In Shanghai, the nation's financial hub, where the banking battle will be the bloodiest, local banks must seek innovative products and services, especially in the wealth management sector, to fend off competition in the retail market.


"For the banking industry in Shanghai, this is the best time in its history to innovate and develop," said the China Banking Regulatory Commission's Shanghai bureau, citing a double-digit economic expansion for more than 10 years in the city and an improvement in the overall financial environment.


Innovative products will appear in sectors including wealth management, e-banking payment, derivative transactions, intermediary business and private banking services, the regulator believes.


For a long time, local banks in the city have been satisfied with just meeting the basic needs of customers and not actively pursuing changes.


But as times change, customers have become techno-savvy and the threat from overseas rivals is far more real, the need for innovation is more pressing than ever.


"Chinese commercial lenders are quickening their pace to institutionalize product innovation," the regulator said in a recent report.


The banks are thus providing a wider range of wealth management products, becoming more active in renminbi derivative transactions, and offering new products to boost their housing mortgage lending business. Shanghai's credit card market is booming, e-banking has picked up and a wide range of trust products are flooding the market.


Fee-based income generated by commercial banks in Shanghai jumped 36 percent in 2006 on the previous year, accounting for 18 percent of the total operating profit, up 2.84 percentage points. Electronic bank transactions by individuals also jumped 119 percent in the second half of 2006.


But the regulator has been quick to add that many banks are merely doing what others have already developed.


Statistics from the Chinese central bank's Shanghai headquarters indicate that domestic institutions still heavily rely on profit from the traditional business, namely the spread between lending and deposit rates.


But this could change as overseas competitors propel local lenders to innovate, the regulator believes. Foreign banks will focus on several categories of financial services in which they have better expertise and which have higher profit potential. These include intermediate businesses in foreign currency and money management.


Christine Ip, country head of Consumer Banking at Standard Chartered Bank's China operations, said customer service is something overseas lenders could share with local counterparts through cooperation.


"We know Chinese banks want to learn how international banks operate wealth management, innovate and provide quality service," she said.


To gain a toehold in the mainland's competitive retail market, overseas institutions are bumping up efforts to put forward personalized products and services targeting high-end consumers.

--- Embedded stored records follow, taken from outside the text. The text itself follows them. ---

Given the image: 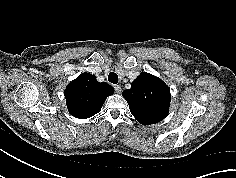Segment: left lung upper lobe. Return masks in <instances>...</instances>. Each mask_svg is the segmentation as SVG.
Wrapping results in <instances>:
<instances>
[{"label": "left lung upper lobe", "instance_id": "5c2ea615", "mask_svg": "<svg viewBox=\"0 0 236 178\" xmlns=\"http://www.w3.org/2000/svg\"><path fill=\"white\" fill-rule=\"evenodd\" d=\"M130 112L143 125L163 120L169 112L170 90L158 77L142 72L132 83L131 89L123 92Z\"/></svg>", "mask_w": 236, "mask_h": 178}]
</instances>
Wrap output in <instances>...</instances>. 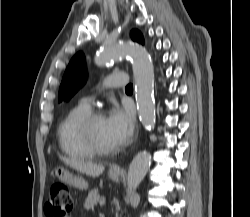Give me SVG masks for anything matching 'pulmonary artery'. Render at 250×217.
<instances>
[{
  "label": "pulmonary artery",
  "mask_w": 250,
  "mask_h": 217,
  "mask_svg": "<svg viewBox=\"0 0 250 217\" xmlns=\"http://www.w3.org/2000/svg\"><path fill=\"white\" fill-rule=\"evenodd\" d=\"M128 83V77L124 73H111L105 78V84L108 88L125 87ZM85 104L90 106L93 102V97H87L83 100Z\"/></svg>",
  "instance_id": "e3ab8cb5"
}]
</instances>
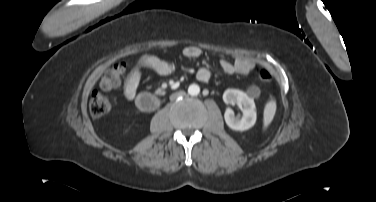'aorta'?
Instances as JSON below:
<instances>
[{"instance_id": "762f6f07", "label": "aorta", "mask_w": 376, "mask_h": 202, "mask_svg": "<svg viewBox=\"0 0 376 202\" xmlns=\"http://www.w3.org/2000/svg\"><path fill=\"white\" fill-rule=\"evenodd\" d=\"M199 92H200V88L197 84H191L188 87V94H190L191 96H197Z\"/></svg>"}]
</instances>
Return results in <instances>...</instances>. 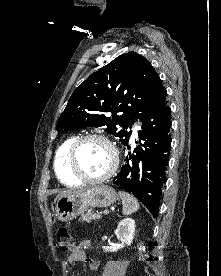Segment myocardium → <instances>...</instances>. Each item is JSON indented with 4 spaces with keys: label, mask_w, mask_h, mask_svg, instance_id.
I'll use <instances>...</instances> for the list:
<instances>
[{
    "label": "myocardium",
    "mask_w": 221,
    "mask_h": 276,
    "mask_svg": "<svg viewBox=\"0 0 221 276\" xmlns=\"http://www.w3.org/2000/svg\"><path fill=\"white\" fill-rule=\"evenodd\" d=\"M88 140H99L104 142L112 153V164L110 168L101 176L89 177L85 175L79 168L77 163V152L81 144ZM67 165L71 174L79 181L86 183H100L109 179L117 170L119 165V154L114 143L105 135L98 133H89L74 139L67 152Z\"/></svg>",
    "instance_id": "myocardium-1"
}]
</instances>
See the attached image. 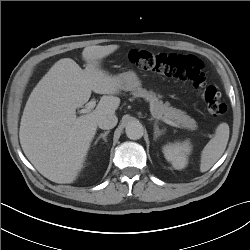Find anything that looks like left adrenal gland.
I'll use <instances>...</instances> for the list:
<instances>
[{"label": "left adrenal gland", "mask_w": 250, "mask_h": 250, "mask_svg": "<svg viewBox=\"0 0 250 250\" xmlns=\"http://www.w3.org/2000/svg\"><path fill=\"white\" fill-rule=\"evenodd\" d=\"M164 132L165 130L164 129L160 130L157 123L155 122L154 123V140H157V138L161 136L162 134H164Z\"/></svg>", "instance_id": "obj_1"}]
</instances>
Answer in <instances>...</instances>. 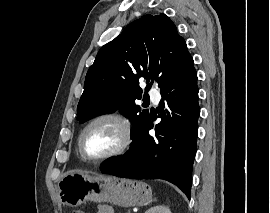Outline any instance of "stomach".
<instances>
[{
    "mask_svg": "<svg viewBox=\"0 0 270 213\" xmlns=\"http://www.w3.org/2000/svg\"><path fill=\"white\" fill-rule=\"evenodd\" d=\"M58 196L63 205L77 207L90 200L132 207L152 200L151 187L141 181L69 171L58 182Z\"/></svg>",
    "mask_w": 270,
    "mask_h": 213,
    "instance_id": "1",
    "label": "stomach"
}]
</instances>
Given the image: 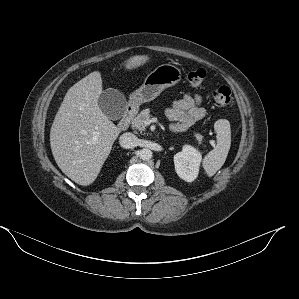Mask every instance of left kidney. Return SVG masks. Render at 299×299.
I'll use <instances>...</instances> for the list:
<instances>
[{
  "label": "left kidney",
  "instance_id": "5707ae66",
  "mask_svg": "<svg viewBox=\"0 0 299 299\" xmlns=\"http://www.w3.org/2000/svg\"><path fill=\"white\" fill-rule=\"evenodd\" d=\"M201 160L202 155L196 148L184 145L182 151L174 155L177 175L186 182L194 181L198 176Z\"/></svg>",
  "mask_w": 299,
  "mask_h": 299
}]
</instances>
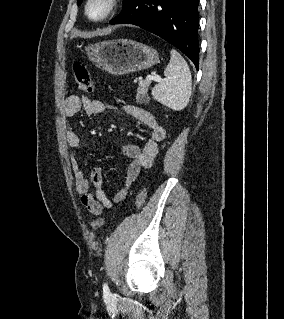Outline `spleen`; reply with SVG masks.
<instances>
[{
    "label": "spleen",
    "instance_id": "1",
    "mask_svg": "<svg viewBox=\"0 0 284 319\" xmlns=\"http://www.w3.org/2000/svg\"><path fill=\"white\" fill-rule=\"evenodd\" d=\"M165 78L152 89L153 98L159 103L179 111L184 109L191 95V73L184 58L174 49L170 51Z\"/></svg>",
    "mask_w": 284,
    "mask_h": 319
}]
</instances>
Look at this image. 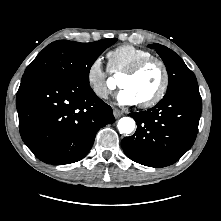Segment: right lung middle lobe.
I'll list each match as a JSON object with an SVG mask.
<instances>
[{
    "mask_svg": "<svg viewBox=\"0 0 221 221\" xmlns=\"http://www.w3.org/2000/svg\"><path fill=\"white\" fill-rule=\"evenodd\" d=\"M113 39L91 43L58 40L46 46L26 68L25 74H53L89 84V71L95 60L112 44Z\"/></svg>",
    "mask_w": 221,
    "mask_h": 221,
    "instance_id": "1",
    "label": "right lung middle lobe"
}]
</instances>
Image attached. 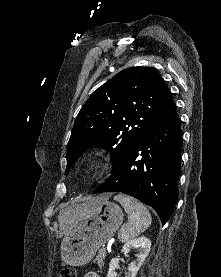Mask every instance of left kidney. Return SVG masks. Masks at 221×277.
I'll return each instance as SVG.
<instances>
[{"label":"left kidney","instance_id":"left-kidney-1","mask_svg":"<svg viewBox=\"0 0 221 277\" xmlns=\"http://www.w3.org/2000/svg\"><path fill=\"white\" fill-rule=\"evenodd\" d=\"M136 248L139 253L136 254L137 259L135 261H132L129 264L128 267V273L126 274L125 277H135L138 270L142 266L143 262L145 261L146 257L148 256L150 249H151V241L144 237H138L132 240L127 241L121 252L122 253H129L131 249ZM119 262V258H113L109 264V270L107 277H116V268Z\"/></svg>","mask_w":221,"mask_h":277}]
</instances>
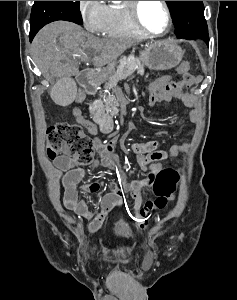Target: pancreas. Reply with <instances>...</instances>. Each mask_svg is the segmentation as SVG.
I'll return each mask as SVG.
<instances>
[{
    "label": "pancreas",
    "mask_w": 237,
    "mask_h": 300,
    "mask_svg": "<svg viewBox=\"0 0 237 300\" xmlns=\"http://www.w3.org/2000/svg\"><path fill=\"white\" fill-rule=\"evenodd\" d=\"M124 63L125 65H123V67H117L116 71H113L112 75L108 77L107 83L104 85V89H113V87H116L118 81H121V79H127V77H131L135 71H137L139 75H144V65H142L138 57L131 55V57L126 59ZM103 99V111H105V113H110L112 117H114V115H118L119 103L115 95H108V97H103Z\"/></svg>",
    "instance_id": "obj_1"
}]
</instances>
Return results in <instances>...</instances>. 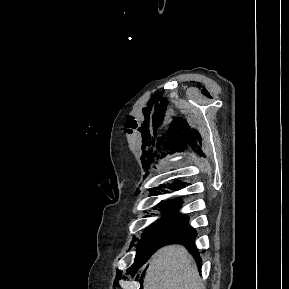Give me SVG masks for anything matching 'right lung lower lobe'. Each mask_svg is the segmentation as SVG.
<instances>
[{
    "label": "right lung lower lobe",
    "instance_id": "1",
    "mask_svg": "<svg viewBox=\"0 0 289 289\" xmlns=\"http://www.w3.org/2000/svg\"><path fill=\"white\" fill-rule=\"evenodd\" d=\"M196 236L197 233L195 229L185 225L182 229H180L179 233L174 236H155L149 237L143 241H139L137 250V262L138 264L145 263L152 255V253H154L160 246H163L165 243L176 242L182 243L184 246L188 247V249L195 257L197 264L200 265L201 258L199 253L196 251L194 244Z\"/></svg>",
    "mask_w": 289,
    "mask_h": 289
}]
</instances>
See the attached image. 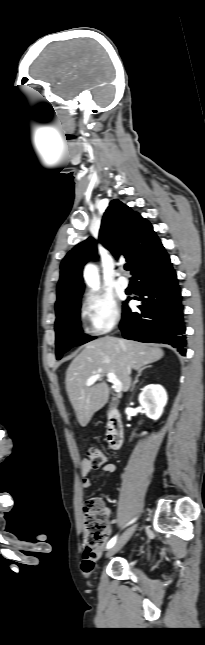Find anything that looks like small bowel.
<instances>
[{"instance_id":"obj_1","label":"small bowel","mask_w":205,"mask_h":645,"mask_svg":"<svg viewBox=\"0 0 205 645\" xmlns=\"http://www.w3.org/2000/svg\"><path fill=\"white\" fill-rule=\"evenodd\" d=\"M93 469L94 467L90 464V462L87 459H83L81 461L80 475H81V485L83 489H87L91 486V480L89 478V474ZM115 469H116V466L112 463H107L102 467V470L108 473L114 472ZM105 514L108 518L111 515V511L109 509H105ZM101 550H102V547L98 548L95 552L85 549L84 555H83V563L86 564L88 567L92 568L96 561L97 554L100 553Z\"/></svg>"}]
</instances>
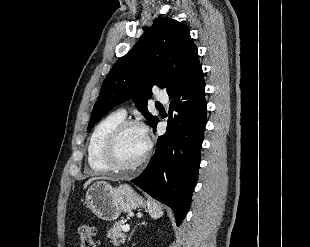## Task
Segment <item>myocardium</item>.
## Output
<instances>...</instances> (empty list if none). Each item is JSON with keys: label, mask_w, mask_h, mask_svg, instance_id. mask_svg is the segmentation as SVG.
I'll use <instances>...</instances> for the list:
<instances>
[{"label": "myocardium", "mask_w": 310, "mask_h": 247, "mask_svg": "<svg viewBox=\"0 0 310 247\" xmlns=\"http://www.w3.org/2000/svg\"><path fill=\"white\" fill-rule=\"evenodd\" d=\"M129 128L141 129L146 135L147 145L145 152L138 161H136L131 165H121L117 162L116 159V153H115L116 144L121 134ZM151 150H152V142L148 135L146 127L139 121L123 120L119 124H117L106 137L102 147L101 157L104 164L109 169V171L115 173L131 172L141 168L144 165V163L150 156Z\"/></svg>", "instance_id": "1"}]
</instances>
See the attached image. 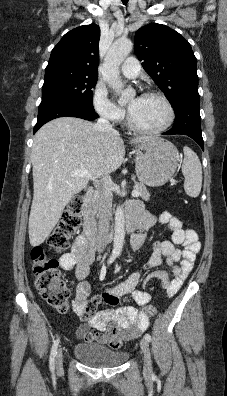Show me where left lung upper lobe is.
I'll list each match as a JSON object with an SVG mask.
<instances>
[{
	"label": "left lung upper lobe",
	"instance_id": "5c2ea615",
	"mask_svg": "<svg viewBox=\"0 0 227 396\" xmlns=\"http://www.w3.org/2000/svg\"><path fill=\"white\" fill-rule=\"evenodd\" d=\"M135 53L144 70L173 108L187 99H199L197 61L190 44L175 30L157 23L140 28Z\"/></svg>",
	"mask_w": 227,
	"mask_h": 396
}]
</instances>
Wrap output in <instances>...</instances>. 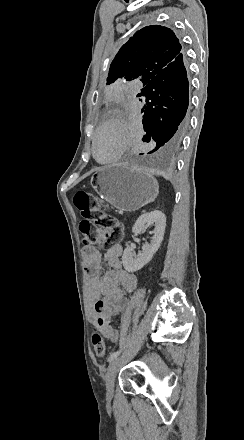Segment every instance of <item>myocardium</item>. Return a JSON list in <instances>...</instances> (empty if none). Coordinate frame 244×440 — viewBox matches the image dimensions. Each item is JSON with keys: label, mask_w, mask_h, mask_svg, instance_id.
Instances as JSON below:
<instances>
[{"label": "myocardium", "mask_w": 244, "mask_h": 440, "mask_svg": "<svg viewBox=\"0 0 244 440\" xmlns=\"http://www.w3.org/2000/svg\"><path fill=\"white\" fill-rule=\"evenodd\" d=\"M116 114H112L109 120L110 122H104L103 126H100L92 136V156L95 159V161L102 165H112L115 164L117 161L121 159L122 156V145H123V125L121 123V120L124 121L127 117V114L125 112H121L120 110L115 112ZM121 123V124H118ZM111 129V132L114 135V141H113V151L112 155L108 157L106 160H100L97 157L96 154V141L99 133L103 130Z\"/></svg>", "instance_id": "obj_1"}]
</instances>
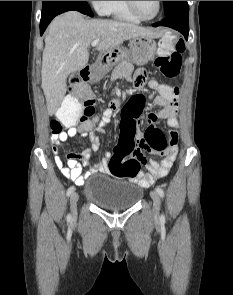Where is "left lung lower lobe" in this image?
<instances>
[{"label":"left lung lower lobe","mask_w":233,"mask_h":295,"mask_svg":"<svg viewBox=\"0 0 233 295\" xmlns=\"http://www.w3.org/2000/svg\"><path fill=\"white\" fill-rule=\"evenodd\" d=\"M189 7L180 9L178 12H175L171 15L166 16V18L158 23L153 24L154 27L157 26H166L181 32L185 39H188L189 34Z\"/></svg>","instance_id":"obj_1"}]
</instances>
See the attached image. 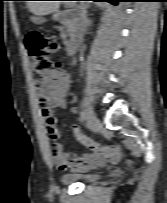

According to China UnionPay, all four overseas institutions that have been locally incorporated have contacted the nation's largest credit card company to seek support to enter that market.


"They could offer very attractive personalized services with plastic cards that combine different features, which make them stand out from cards issued by their local rivals," said Yan Qiang, UnionPay's assistant president.


"I'm convinced that foreign banks will improve the Chinese banking industry as a whole," said Fang Xinghai, deputy director of Shanghai Municipal Government Financial Services Office.